Data provided
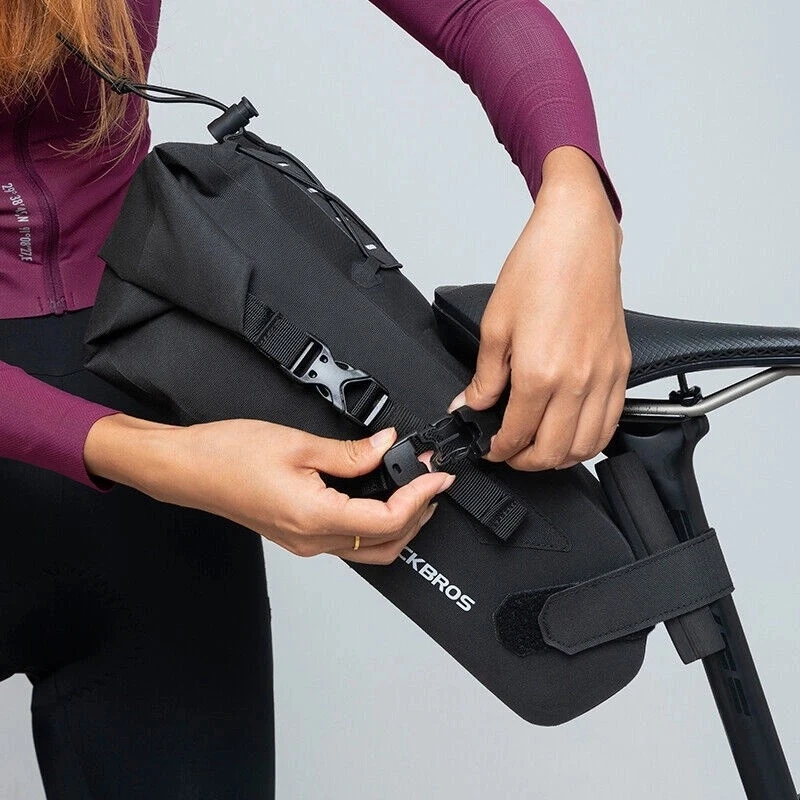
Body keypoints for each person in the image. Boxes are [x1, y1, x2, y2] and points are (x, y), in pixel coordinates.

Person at [0, 0, 630, 796]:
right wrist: (155, 457)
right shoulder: (174, 459)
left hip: (153, 404)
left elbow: (475, 12)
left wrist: (577, 200)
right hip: (169, 453)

Activity
Using the data above, print every line exactly, omitting pictures.

Result for this exercise
Body keypoints for each person in the image. Boxes are [x1, y1, x2, y2] and points are (x, y), in pixel coordinates.

Person at [0, 0, 630, 796]:
right wrist: (155, 457)
right shoulder: (174, 459)
left hip: (153, 404)
left elbow: (475, 12)
left wrist: (577, 200)
right hip: (169, 453)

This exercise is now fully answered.